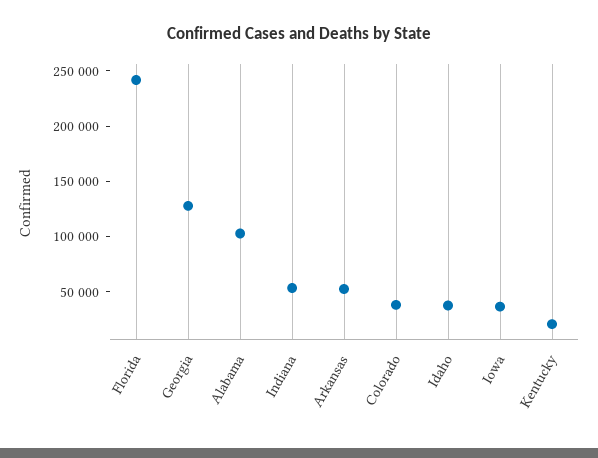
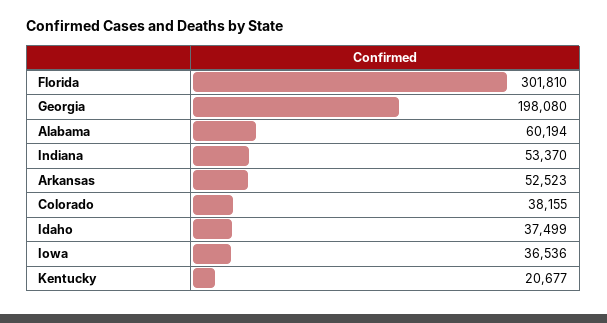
Florida: 240000 -> 301810
Georgia: 130000 -> 198080
Alabama: 100000 -> 60194

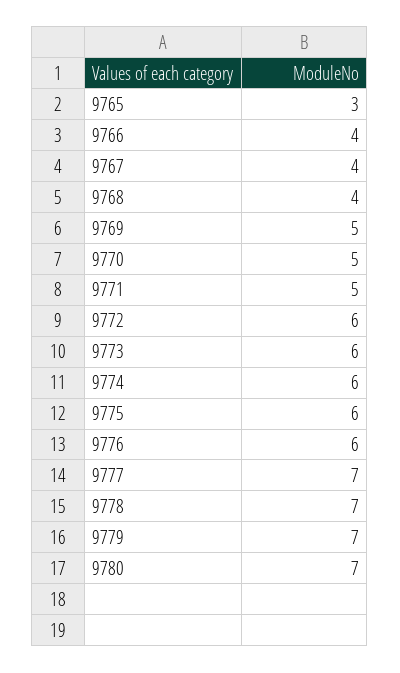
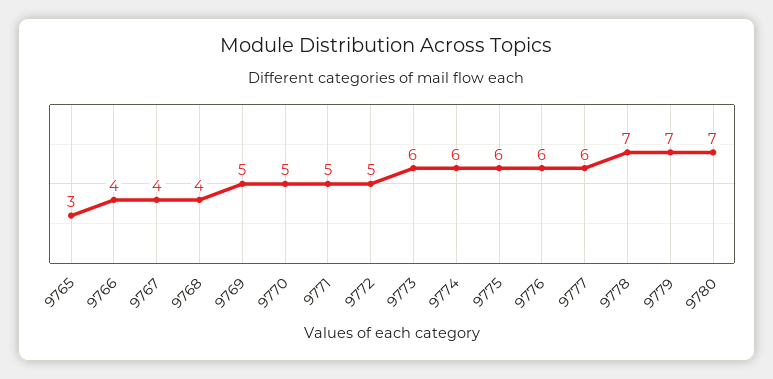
9772: 6 -> 5
9777: 7 -> 6

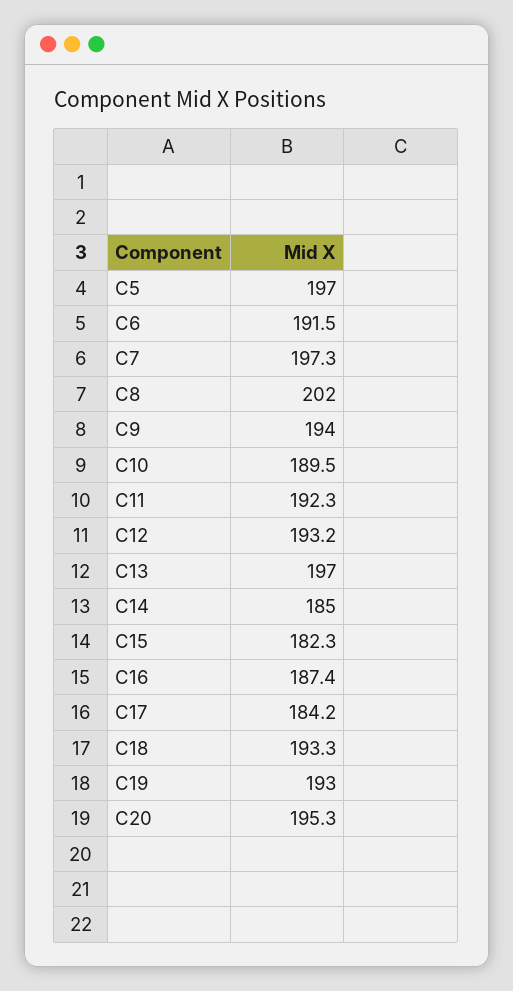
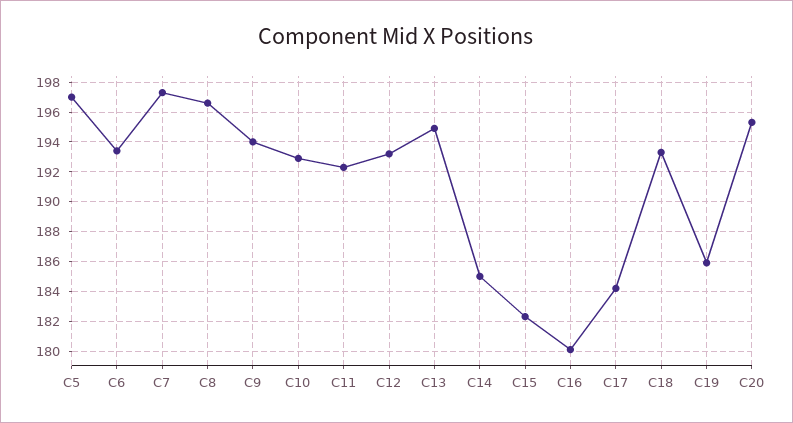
C6: 191.5 -> 193.5
C8: 202 -> 196.5
C10: 189.5 -> 193
C13: 197 -> 195
C16: 187.4 -> 180
C19: 193 -> 186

# # # # #

An exact reproduction of every record above is required, with no pictures included.

Answer space:
Florida: 240000 -> 301810
Georgia: 130000 -> 198080
Alabama: 100000 -> 60194

9772: 6 -> 5
9777: 7 -> 6

C6: 191.5 -> 193.5
C8: 202 -> 196.5
C10: 189.5 -> 193
C13: 197 -> 195
C16: 187.4 -> 180
C19: 193 -> 186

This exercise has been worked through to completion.